I remember 1992. We had an incumbent president named Bush running for re-election, having successfully presided over the end of the Cold War and victory over a belligerent Saddam Hussein in Iraq. He was up against an inexperienced career politician — a draft-dodging, former pot-smoking radical who had once claimed he “loathed the military.”
No way, we all thought, would America choose this lightweight, especially in a dangerous world full of angry tyrants and terrorists trying to acquire nuclear weapons.
But then the economy started to flounder. Having won the Cold War and the Gulf War, we were feeling pretty secure. And James Carville’s “It’s the economy, stupid” re-oriented the 1992 campaign away from national security to domestic issues, and when Bill Clinton felt our pain it was all over.

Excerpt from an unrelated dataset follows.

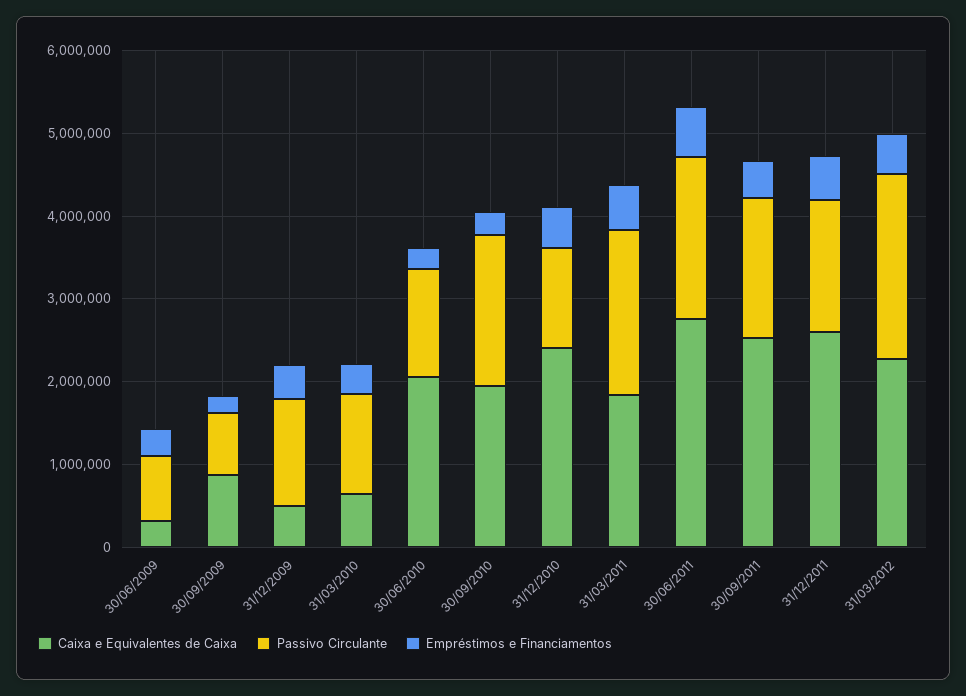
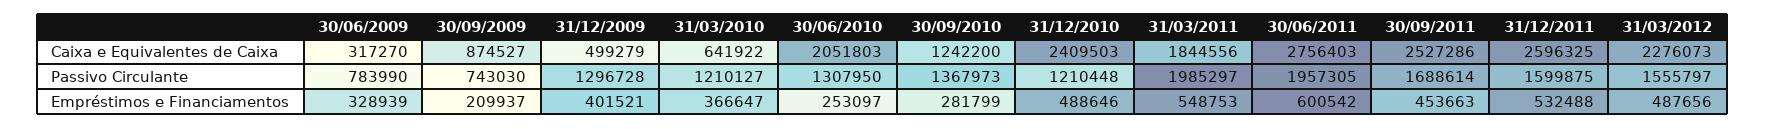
Caixa e Equivalentes de Caixa, 30/09/2010: 2000000 -> 1242200
Passivo Circulante, 30/09/2010: 1800000 -> 1367973
Passivo Circulante, 31/03/2012: 2200000 -> 1555797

Echoes of that theme emerged last night in Barack Obama’s speech, as he trashed John McCain’s commitment to national security and even used it against him, as if seeking to defend our country is incompatible with caring about the economy:
John McCain has spent a lot of time talking about trips to Iraq in the last few weeks, but maybe if he spent some time taking trips to the cities and towns that have been hardest hit by this economy — cities in Michigan, and Ohio, and right here in Minnesota — he’d understand the kind of change that people are looking for.
Maybe if he went to Iowa and met the student who works the night shift after a full day of class and still can’t pay the medical bills for a sister who’s ill, he’d understand that she can’t afford four more years of a health care plan that only takes care of the healthy and wealthy. She needs us to pass health care plan that guarantees insurance to every American who wants it and brings down premiums for every family who needs it. That’s the change we need.
Maybe if he went to Pennsylvania and met the man who lost his job but can’t even afford the gas to drive around and look for a new one, he’d understand that we can’t afford four more years of our addiction to oil from dictators. That man needs us to pass an energy policy that works with automakers to raise fuel standards, and makes corporations pay for their pollution, and oil companies invest their record profits in a clean energy future — an energy policy that will create millions of new jobs that pay well and can’t be outsourced. That’s the change we need.
And maybe if he spent some time in the schools of South Carolina or St. Paul or where he spoke tonight in New Orleans, he’d understand that we can’t afford to leave the money behind for No Child Left Behind; that we owe it to our children to invest in early childhood education; to recruit an army of new teachers and give them better pay and more support; to finally decide that in this global economy, the chance to get a college education should not be a privilege for the wealthy few, but the birthright of every American. That’s the change we need in America. That’s why I’m running for President.
It worked before. It might work again.